By Lance Cummins, Elder & Disability Law Clinic Student, Fall 2016

For many people, the concept of planning for the future just brings to mind the thought that they need to write out a will, but there’s more to it. With the average life expectancy in the United States being around 80—it was only 47 the last time the Cubs won the World Series before this year—people can often expect to live many years after retirement. However, for some people, those years will not always be healthy, and healthcare expenses can take a toll on the retirement accounts of even the best planners.

Recently I had the misfortune of seeing someone I know forced to retire early due to a diagnosis of Frontotemporal Dementia (FTD). FTD is similar to Alzheimer’s, and in its early stages is often misdiagnosed as such. FTD tends to first affect language skills like speaking, writing, and comprehension. Personality changes, resulting from changes to the brain in areas controlling conduct, judgment, and empathy, often make caring for individuals with FTD difficult. While uncommon, FTD tends to begin much earlier than Alzheimer’s, often affecting people in their 40’s and 50’s.

In this case, the person affected was an accountant who always kept a close eye on his retirement accounts and knew exactly how much he had, how much he needed to retire on, and how and when he was going to get there. Once his symptoms forced his retirement, however, all of his retirement planning quickly went out the window.

At that point, the proper thing to do would have been to immediately consult with an elder law attorney in order to ensure that he could be placed into long term care when it became impossible to care for him at home, without leaving his wife without the benefit of all their advanced financial planning. For example, Medicaid may be used to help pay medical expenses for an institutionalized spouse, while allowing the non-institutionalized spouse to retain a portion of their assets and retirement funds. However, Medicaid will only allow the non-institutionalized spouse to retain a limited amount of any retirement funds, requiring all the money over a certain amount to be used to defray medical expenses before Medicaid will kick in to help. To guard against people either spending or giving away all of their money right before applying for Medicaid, the government has a five-year lookback period.

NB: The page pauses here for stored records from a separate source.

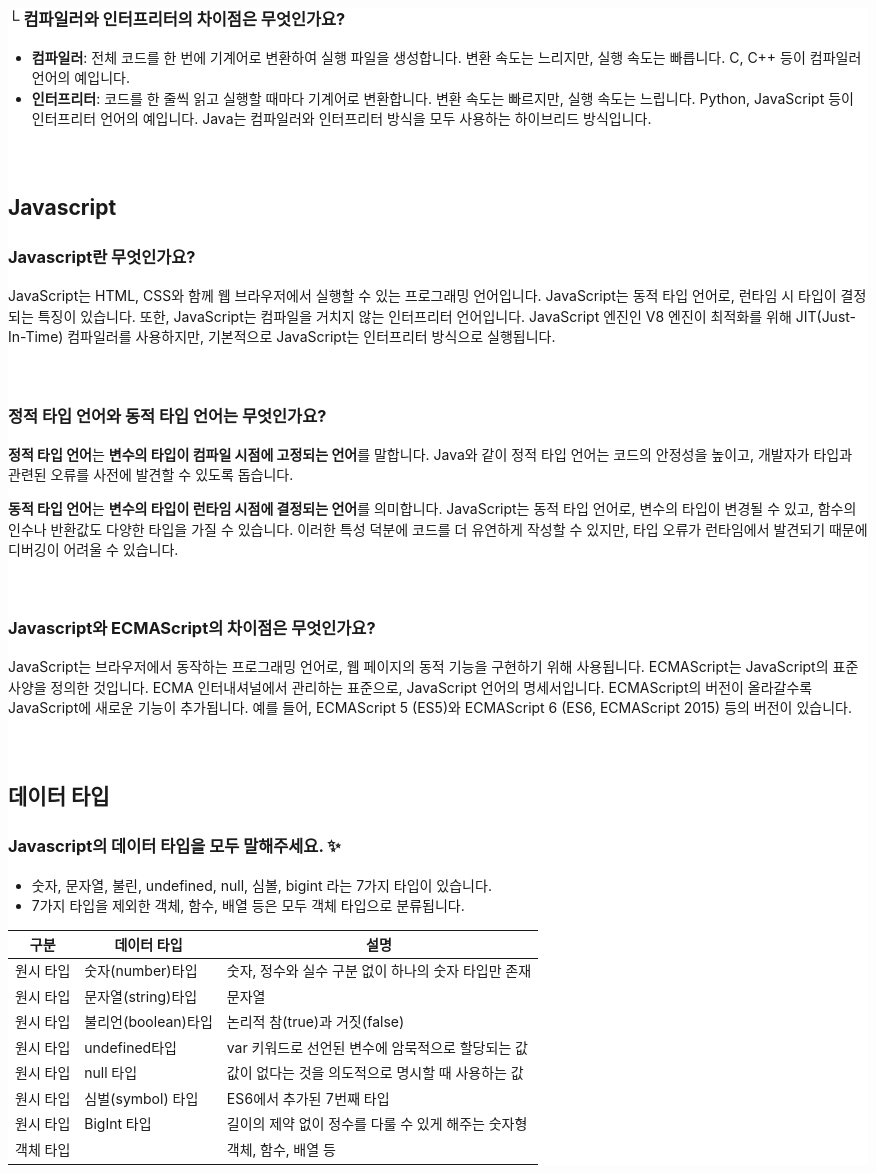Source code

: 

### └ 컴파일러와 인터프리터의 차이점은 무엇인가요?
- **컴파일러**: 전체 코드를 한 번에 기계어로 변환하여 실행 파일을 생성합니다. 변환 속도는 느리지만, 실행 속도는 빠릅니다. C, C++ 등이 컴파일러 언어의 예입니다.
- **인터프리터**: 코드를 한 줄씩 읽고 실행할 때마다 기계어로 변환합니다. 변환 속도는 빠르지만, 실행 속도는 느립니다. Python, JavaScript 등이 인터프리터 언어의 예입니다. Java는 컴파일러와 인터프리터 방식을 모두 사용하는 하이브리드 방식입니다.


<br/>

## Javascript

### Javascript란 무엇인가요?
JavaScript는 HTML, CSS와 함께 웹 브라우저에서 실행할 수 있는 프로그래밍 언어입니다. JavaScript는 동적 타입 언어로, 런타임 시 타입이 결정되는 특징이 있습니다. 또한, JavaScript는 컴파일을 거치지 않는 인터프리터 언어입니다. JavaScript 엔진인 V8 엔진이 최적화를 위해 JIT(Just-In-Time) 컴파일러를 사용하지만, 기본적으로 JavaScript는 인터프리터 방식으로 실행됩니다.

<br/>

### 정적 타입 언어와 동적 타입 언어는 무엇인가요?
**정적 타입 언어**는 **변수의 타입이 컴파일 시점에 고정되는 언어**를 말합니다. Java와 같이 정적 타입 언어는 코드의 안정성을 높이고, 개발자가 타입과 관련된 오류를 사전에 발견할 수 있도록 돕습니다.

**동적 타입 언어**는 **변수의 타입이 런타임 시점에 결정되는 언어**를 의미합니다. JavaScript는 동적 타입 언어로, 변수의 타입이 변경될 수 있고, 함수의 인수나 반환값도 다양한 타입을 가질 수 있습니다. 이러한 특성 덕분에 코드를 더 유연하게 작성할 수 있지만, 타입 오류가 런타임에서 발견되기 때문에 디버깅이 어려울 수 있습니다.

<br/>

### Javascript와 ECMAScript의 차이점은 무엇인가요?
JavaScript는 브라우저에서 동작하는 프로그래밍 언어로, 웹 페이지의 동적 기능을 구현하기 위해 사용됩니다.  ECMAScript는 JavaScript의 표준 사양을 정의한 것입니다. ECMA 인터내셔널에서 관리하는 표준으로, JavaScript 언어의 명세서입니다.  ECMAScript의 버전이 올라갈수록 JavaScript에 새로운 기능이 추가됩니다. 예를 들어, ECMAScript 5 (ES5)와 ECMAScript 6 (ES6, ECMAScript 2015) 등의 버전이 있습니다.


<br/>


## 데이터 타입
### Javascript의 데이터 타입을 모두 말해주세요. ✨

- 숫자, 문자열, 불린, undefined, null, 심볼, bigint 라는 7가지 타입이 있습니다.
- 7가지 타입을 제외한 객체, 함수, 배열 등은 모두 객체 타입으로 분류됩니다.

| 구분 | 데이터 타입 | 설명 |
| --- | --- | --- |
| 원시 타입 | 숫자(number)타입 | 숫자, 정수와 실수 구분 없이 하나의 숫자 타입만 존재 |
| 원시 타입 | 문자열(string)타입 | 문자열 |
| 원시 타입 | 불리언(boolean)타입 | 논리적 참(true)과 거짓(false) |
| 원시 타입 | undefined타입 | var 키워드로 선언된 변수에 암묵적으로 할당되는 값 |
| 원시 타입 | null 타입 | 값이 없다는 것을 의도적으로 명시할 때 사용하는 값 |
| 원시 타입 | 심벌(symbol) 타입 | ES6에서 추가된 7번째 타입 |
| 원시 타입 | BigInt 타입 | 길이의 제약 없이 정수를 다룰 수 있게 해주는 숫자형 |
| 객체 타입 |  | 객체, 함수, 배열 등 |
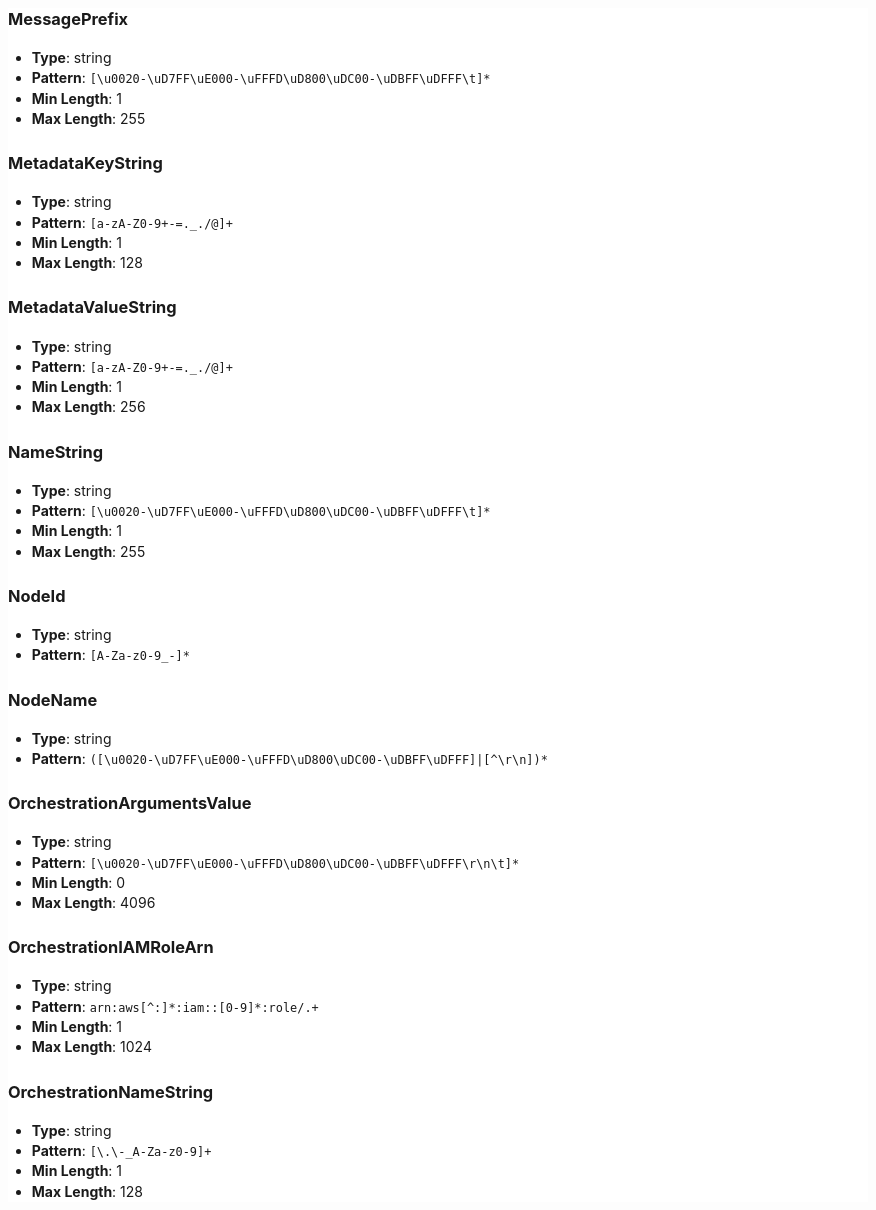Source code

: ### MessagePrefix
- **Type**: string
- **Pattern**: `[\u0020-\uD7FF\uE000-\uFFFD\uD800\uDC00-\uDBFF\uDFFF\t]*`
- **Min Length**: 1
- **Max Length**: 255

### MetadataKeyString
- **Type**: string
- **Pattern**: `[a-zA-Z0-9+-=._./@]+`
- **Min Length**: 1
- **Max Length**: 128

### MetadataValueString
- **Type**: string
- **Pattern**: `[a-zA-Z0-9+-=._./@]+`
- **Min Length**: 1
- **Max Length**: 256

### NameString
- **Type**: string
- **Pattern**: `[\u0020-\uD7FF\uE000-\uFFFD\uD800\uDC00-\uDBFF\uDFFF\t]*`
- **Min Length**: 1
- **Max Length**: 255

### NodeId
- **Type**: string
- **Pattern**: `[A-Za-z0-9_-]*`

### NodeName
- **Type**: string
- **Pattern**: `([\u0020-\uD7FF\uE000-\uFFFD\uD800\uDC00-\uDBFF\uDFFF]|[^\r\n])*`

### OrchestrationArgumentsValue
- **Type**: string
- **Pattern**: `[\u0020-\uD7FF\uE000-\uFFFD\uD800\uDC00-\uDBFF\uDFFF\r\n\t]*`
- **Min Length**: 0
- **Max Length**: 4096

### OrchestrationIAMRoleArn
- **Type**: string
- **Pattern**: `arn:aws[^:]*:iam::[0-9]*:role/.+`
- **Min Length**: 1
- **Max Length**: 1024

### OrchestrationNameString
- **Type**: string
- **Pattern**: `[\.\-_A-Za-z0-9]+`
- **Min Length**: 1
- **Max Length**: 128
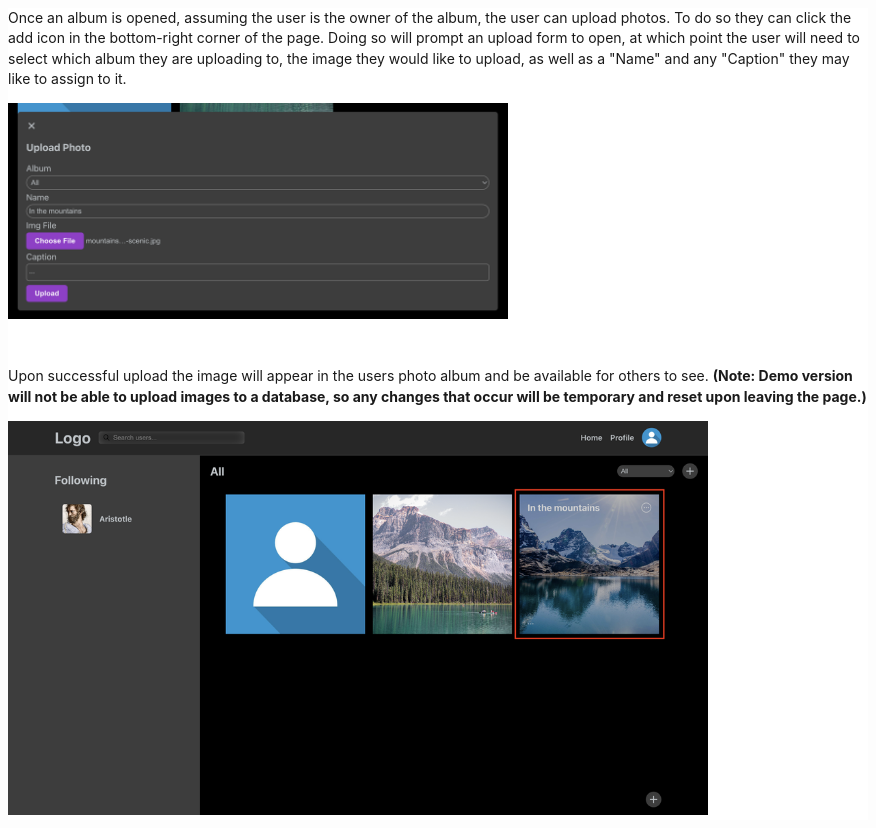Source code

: 
Once an album is opened, assuming the user is the owner of the album, the user can upload photos. To do so they can click the add icon in the bottom-right corner of the page. Doing so will prompt an upload form to open, at which point the user will need to select which album they are uploading to, the image they would like to upload, as well as a "Name" and any "Caption" they may like to assign to it.

<img src="../readme-imgs/user-manual/features/uploading-photos/photo-uploader.png" width=500 style="margin-bottom: 2rem"/>

Upon successful upload the image will appear in the users photo album and be available for others to see. **(Note: Demo version will not be able to upload images to a database, so any changes that occur will be temporary and reset upon leaving the page.)**

<img src="../readme-imgs/user-manual/features/uploading-photos/uploaded-image.png" width=700/>

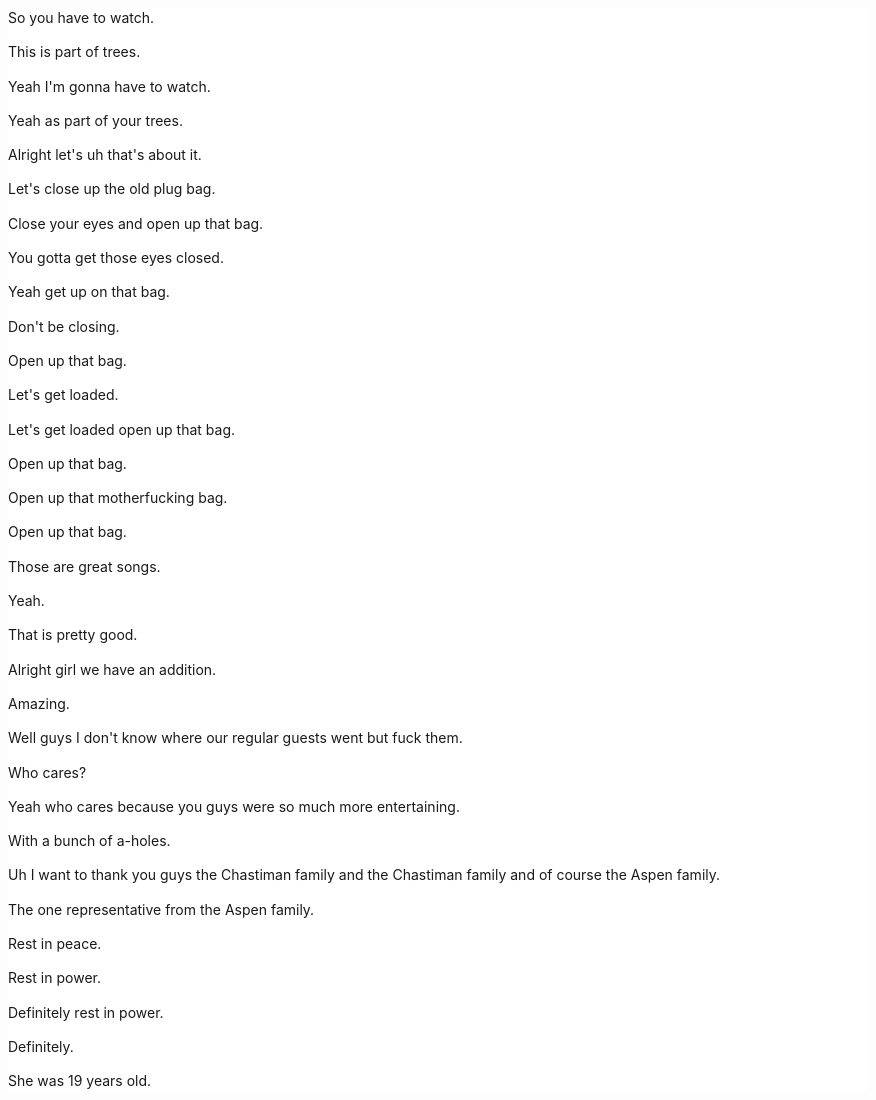 So you have to watch.

This is part of trees.

Yeah I'm gonna have to watch.

Yeah as part of your trees.

Alright let's uh that's about it.

Let's close up the old plug bag.

Close your eyes and open up that bag.

You gotta get those eyes closed.

Yeah get up on that bag.

Don't be closing.

Open up that bag.

Let's get loaded.

Let's get loaded open up that bag.

Open up that bag.

Open up that motherfucking bag.

Open up that bag.

Those are great songs.

Yeah.

That is pretty good.

Alright girl we have an addition.

Amazing.

Well guys I don't know where our regular guests went but fuck them.

Who cares?

Yeah who cares because you guys were so much more entertaining.

With a bunch of a-holes.

Uh I want to thank you guys the Chastiman family and the Chastiman family and of course the Aspen family.

The one representative from the Aspen family.

Rest in peace.

Rest in power.

Definitely rest in power.

Definitely.

She was 19 years old.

That means that when applying for Medicaid, the government will examine the applicants’ finances over the past five years to see if any assets have been shifted away, and will then impose a penalty period, which essentially means Medicaid benefits will not kick in for a period of time in an effort to recoup the missing money.

In this case, with the help of an elder law attorney early in the process, the couple could have made some financial decisions to do something with their retirement money sooner, outside of that five-year lookback period. Perhaps they could have enjoyed his retirement for a few years while he was still able to do so. They could have taken care of some long delayed repairs to the house or bought a new car to replace their twenty-year-old vehicle that constantly needed repairs. They could have set up a trust, or transferred ownership of some assets. Regardless of what they would have chosen to do with their money, with proper planning they would have had the power to choose.

Instead, they did what most of us would do. They slashed their spending and saved every penny they could for the inevitable medical expenses that were sure to come. FTD can be a slow moving disease at first, and they planned to stretch things out for as long as possible. Even as the disease progressed, they refused to take any drastic financial action, feeling that keeping that money in the bank was the wisest course.

Unfortunately, a few weeks ago he had to be rushed to the hospital. While the immediate danger is past, it is unlikely that he will be able to live at home ever again. What does this mean for them? In short, it is too late to do much of anything. The vast majority of the money they have kept sitting in the bank all this time will have to be spent on nursing home care before Medicaid will help. While some limited options still remain, once he has been institutionalized for 30 days even those options will be gone. Medicaid will look back to the first day of the month he was institutionalized, and whatever assets they had on that day will be required to be spent, minus her allowance, before they will pay anything.

The takeaway from this should be to plan before you think you need to do so. We never know when disaster will strike, and with the complexity of Medicaid rules, common sense things like saving your money may not always be the best approach. Consulting an experienced elder law attorney early, before you think you need them, and before it’s too late for them to help, can be critical to averting disaster later.